On Fri, 14 Jun 2013, Christoph Lameter wrote:
It's possible to avoid such problems (or at least to make them less probable)
by avoiding direct compaction. If it's not possible to allocate a contiguous
page without compaction, slub will fall back to order 0 page(s). In this case
kswapd will be woken to perform asynchronous compaction. So, slub can return
to default order allocations as soon as memory will be de-fragmented.
Sounds like a good idea. Do you have some numbers to show the effect of
this patch?
I'm surprised you like this patch, it basically makes slub allocations to
be atomic and doesn't try memory compaction nor reclaim. Asynchronous
compaction certainly isn't aggressive enough to mimick the effects of the
old lumpy reclaim that would have resulted in less fragmented memory. If
slub is the only thing that is doing high-order allocations, it will start
falling back to the smallest page order much much more often.

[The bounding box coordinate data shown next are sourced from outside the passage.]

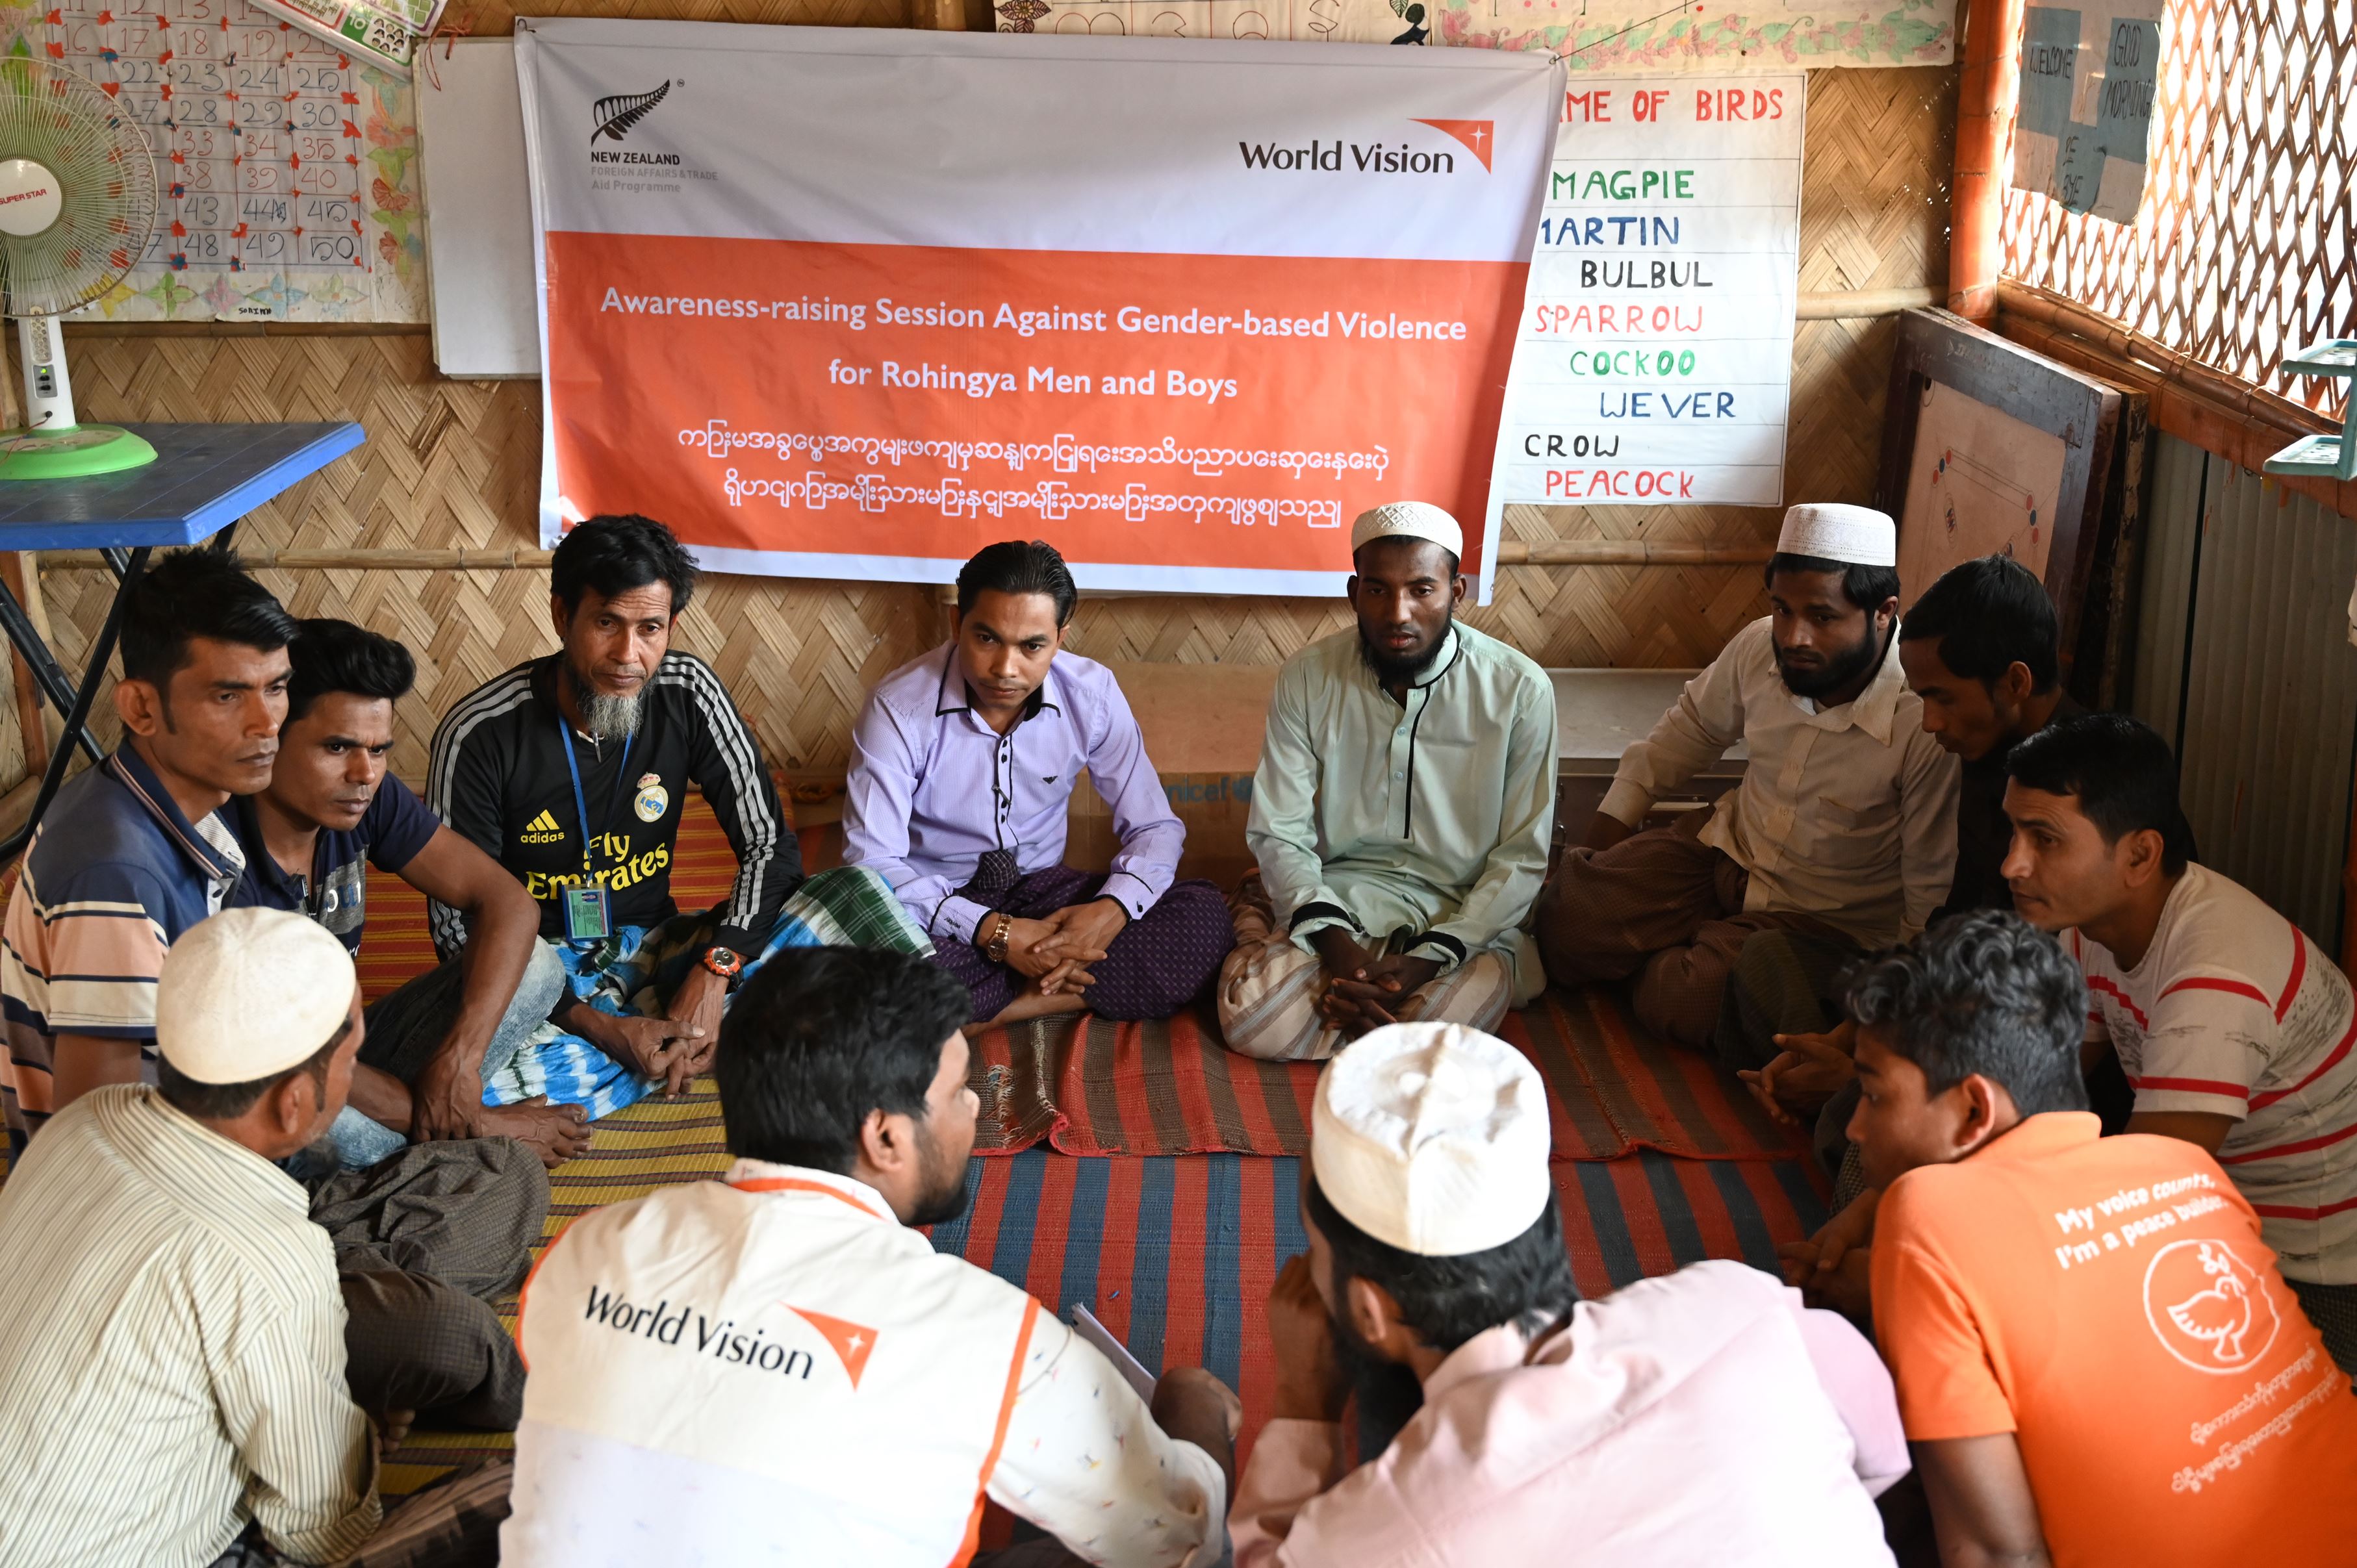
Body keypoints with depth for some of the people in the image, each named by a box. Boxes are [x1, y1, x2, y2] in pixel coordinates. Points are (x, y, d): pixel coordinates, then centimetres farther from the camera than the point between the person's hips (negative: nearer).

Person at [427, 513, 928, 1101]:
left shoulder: (687, 693, -7)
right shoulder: (478, 734, -16)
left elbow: (769, 845, -5)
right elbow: (459, 927, -14)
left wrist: (714, 972, -22)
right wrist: (596, 1027, -26)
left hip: (657, 954, 3)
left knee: (855, 891, -18)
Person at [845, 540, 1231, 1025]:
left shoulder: (1093, 694, -10)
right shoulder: (899, 706, -18)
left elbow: (1155, 827, -4)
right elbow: (871, 860, -20)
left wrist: (1112, 910, -26)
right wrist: (992, 932, -31)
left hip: (1042, 890, 4)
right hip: (936, 906, -3)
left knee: (1206, 918, -21)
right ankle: (1062, 994, -19)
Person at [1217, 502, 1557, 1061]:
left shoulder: (1520, 690, -9)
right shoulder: (1307, 677, -4)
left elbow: (1522, 857, -7)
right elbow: (1278, 834, -2)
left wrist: (1428, 959, -21)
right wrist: (1334, 943, -20)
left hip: (1466, 915, 0)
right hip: (1335, 901, 0)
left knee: (1450, 1017, -34)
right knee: (1253, 1019, -28)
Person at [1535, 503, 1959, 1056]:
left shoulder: (1928, 720, -30)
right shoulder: (1762, 647, -11)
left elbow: (1934, 897, -21)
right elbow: (1691, 727, 13)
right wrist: (1613, 822, 14)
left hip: (1827, 921, -5)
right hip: (1726, 846, 6)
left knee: (1672, 999, -26)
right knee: (1566, 923, -8)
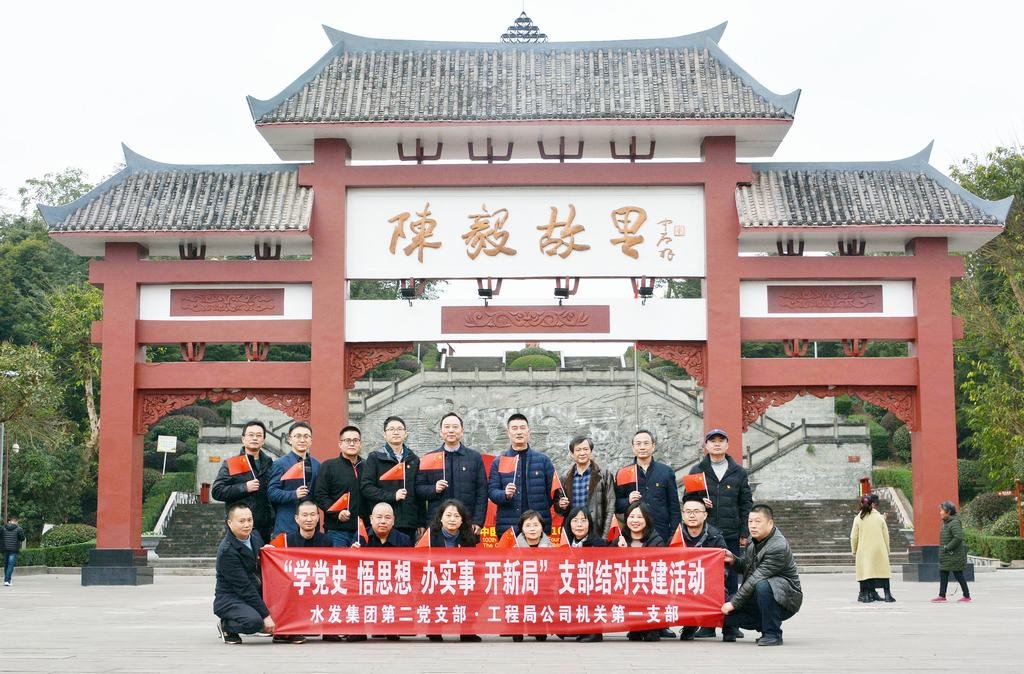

I agree that this doesn't seem like a slub issue at all but rather a page
allocator issue; if we have many simultaneous thp faults at the same time
and /sys/kernel/mm/transparent_hugepage/defrag is "always" then you'll get
the same problem if deferred compaction isn't helping.
So I don't think we should be patching slub in any special way here.
Roman, are you using the latest kernel? If so, what does
grep compact_ /proc/vmstat show after one or more of these events?